La mise en œuvre des fonds structurels et d’investissement (fonds ESI) a atteint « son rythme de croisière » après un début particulièrement difficile, avec un nombre projets sélectionnés en octobre 2017 atteignant une valeur de 278 milliards d’euros, soit 44% de l’investissement total planifié pour la période 2014-2020 (fonds ESI et cofinancement). Quelque 198 milliards d’euros proviendraient du budget de l’Union, selon nos informations.
Pour rappel, le budget européen des fonds ESI s’établit pour la période actuelle à 454 milliards d’euros. Le cofinancement public et privé au niveau national s’établit à 184 milliards d’euros, portant l’investissement total à 638 milliards d’euros. Il resterait 360 milliards d’euros à investir sur l’enveloppe totale d’ici à 2023, année qui marque la fin de la période de programmation.
La Commission européenne note une forte accélération dans la mise en œuvre des fonds structurels et d’investissement depuis le début du cadre financier pluriannuel : à la fin de 2016, 9% de l’ensemble des fonds disponibles pour la période avaient été versés aux États membres sur le budget de l’Union européenne pour atteindre 44% des fonds alloués en octobre 2017 avec 13% de paiements effectués (les paiements remboursés par l’Union européenne). La Commission considère que les paiements devraient encore s’accélérer « au cours des prochains mois ».
Ainsi, le rapport, qui se fonde sur les rapports des États membres, montre que le taux de sélection de projets en 2014-2020 est comparable au taux enregistré au cours des premières années de la période 2007-2013. « Les futurs taux de mise en œuvre seront vraisemblablement similaires, dans une large mesure, à ceux de la période précédente », peut-on lire.
Mais la Commission note que de grandes différences dans la mise en œuvre demeurent entre les États membres. Dans les annexes du rapport, la Commission montre ainsi que certains États membres, à l’instar de la Belgique (taux de sélection de 54,8%) ou du Royaume-Uni (58,3%), ont de très bons résultats, tandis que d’autres restent encore en arrière, comme l’Espagne (11,4%) ou Chypre (6,1%).
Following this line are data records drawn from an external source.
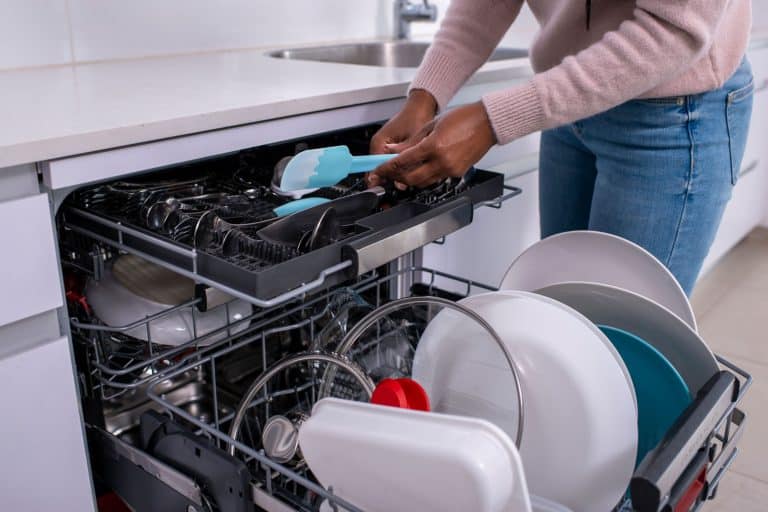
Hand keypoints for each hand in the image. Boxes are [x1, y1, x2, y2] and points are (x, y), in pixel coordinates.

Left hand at [368, 101, 496, 187]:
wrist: (488, 123)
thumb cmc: (464, 118)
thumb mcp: (432, 125)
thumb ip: (411, 141)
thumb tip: (394, 150)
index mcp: (434, 146)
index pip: (403, 162)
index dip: (387, 168)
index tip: (379, 169)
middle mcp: (442, 161)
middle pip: (411, 179)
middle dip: (396, 178)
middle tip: (388, 173)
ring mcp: (451, 169)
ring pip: (423, 182)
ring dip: (410, 179)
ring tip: (402, 171)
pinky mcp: (457, 173)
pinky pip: (436, 179)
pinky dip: (425, 176)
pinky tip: (420, 168)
Les raisons de ce retard avancées par les États membres dans le rapport sont tout d’abord une adoption tardive du cadre réglementaire, des difficultés de désignation des autorités ainsi que la faiblesse de la capacité administrative dans certains cas.
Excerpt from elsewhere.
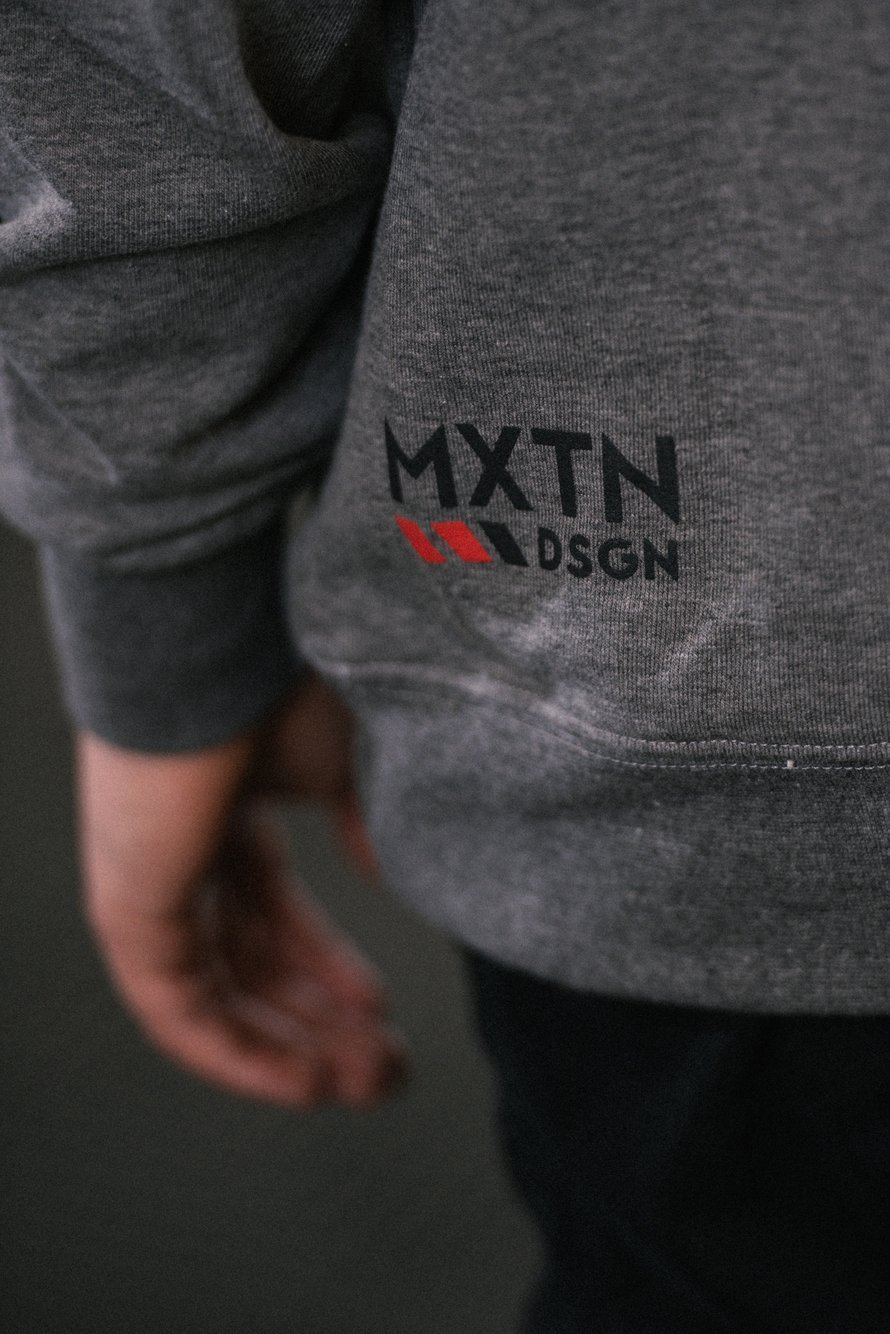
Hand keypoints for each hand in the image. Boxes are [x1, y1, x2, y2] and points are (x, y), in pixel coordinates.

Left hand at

Dans ses conclusions, la Commission juge « indispensable » que cette trajectoire soit maintenue et soit suivie d’une augmentation « forte et rapide » des dépenses réelles. L’institution appelle les États à veiller à ce que les fonds engagés soient dépensés.
'Semestre européen' et conditions ex ante. La Commission européenne rapporte que plusieurs États membres auraient indiqué que les fonds ESI seraient « une aide précieuse » pour répondre aux recommandations pays par pays dans le cadre du 'Semestre européen'. La Commission note que de nombreuses réformes ont été introduites, mais que l’amélioration de l’environnement pour les entreprises reste en deçà des attentes. La Commission ajoute que les conditions ex ante ont constitué un véritable levier qualitatif pour les projets présentés et note que 75% des conditions applicables avaient été remplies lors de l’adoption des programmes. Elle relève enfin que 800 plans d’action avaient été mis en place pour remplir les conditions. 97% de ces plans d’action auraient été menés à bien, selon la Commission. Pour rappel, un rapport de la Commission avait déjà mis en valeur l’impact positif de ces conditions ex ante (EUROPE 11760).